Limitations & Future Work¶
- Information extraction relies on the accuracy of tools like Grounding DINO and RelTR; errors from these tools propagate to the evaluation.
- Only 7 models have been tested so far, lacking newer models such as LLaVA-NeXT, Qwen-VL, etc.
- Wh-questions are evaluated using BERTScore, which may not be precise enough for matching free-text answers.
- The construction of negative questions is based on random replacement, which may not be challenging enough (models can easily answer via elimination).
- More complex hallucination types, such as temporal relations and causal reasoning, are not yet considered.
Related Work & Insights¶
- Compared with POPE (which only detects object hallucinations) and AMBER (which requires human annotation), FIHA provides more comprehensive coverage at a lower cost.
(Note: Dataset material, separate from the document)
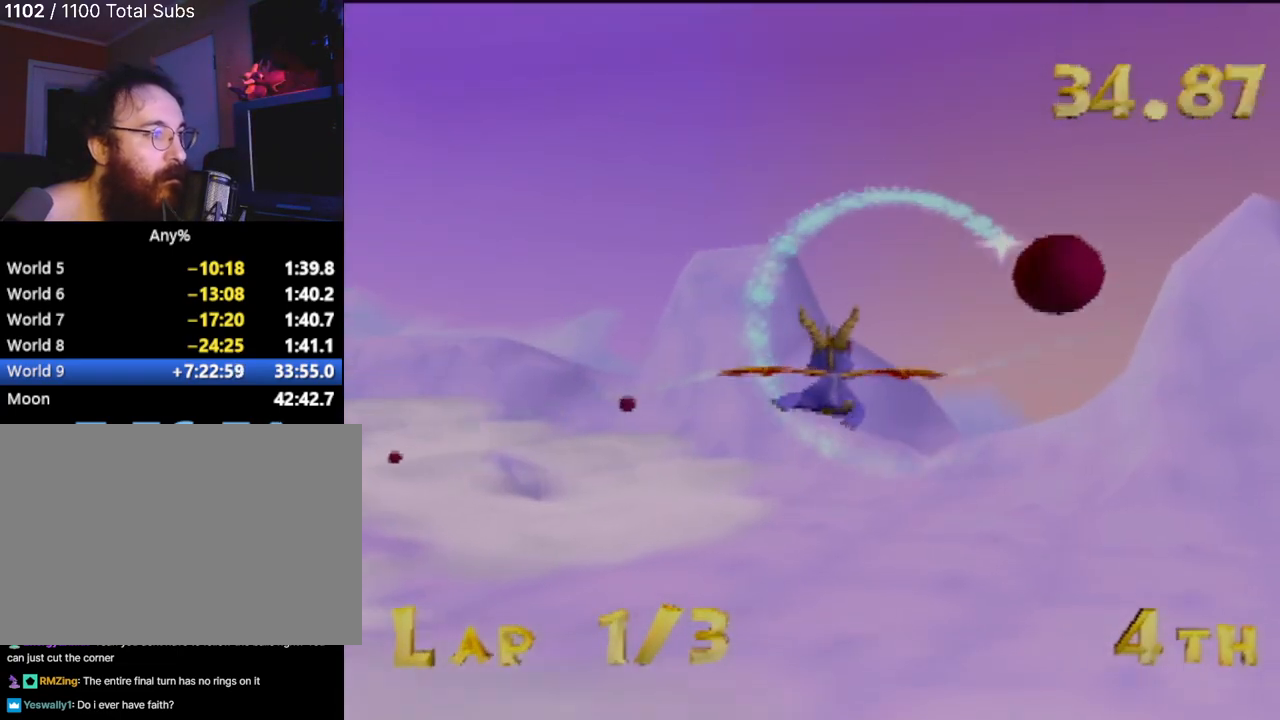
{"buttons": [], "left_stick": "up-left", "events": []}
- The introduction of DSG is inspired by Cho et al. (2023), transferring it from text generation evaluation to the domain of hallucination evaluation.
- The complementary design philosophy of the two information extraction paths (image + description) can be extended to other visual evaluation tasks.
- It suggests a future direction: leveraging combinations of existing mature tools to accomplish complex evaluation tasks, rather than relying solely on end-to-end large models.
Rating¶
- Novelty: ⭐⭐⭐⭐ DSG dependency modeling and LLM-free evaluation are major highlights, though the information extraction methods themselves are less novel.
- Experimental Thoroughness: ⭐⭐⭐⭐ Multi-dataset, multi-model, fine-grained analysis, and reliability verification are all well-engineered, though model coverage could be broader.
- Writing Quality: ⭐⭐⭐⭐ Clear structure and rich figures/tables, but some symbolic definitions appear slightly redundant.
- Value: ⭐⭐⭐⭐ Provides a practical, low-cost hallucination evaluation tool with immediate value for LVLM developers.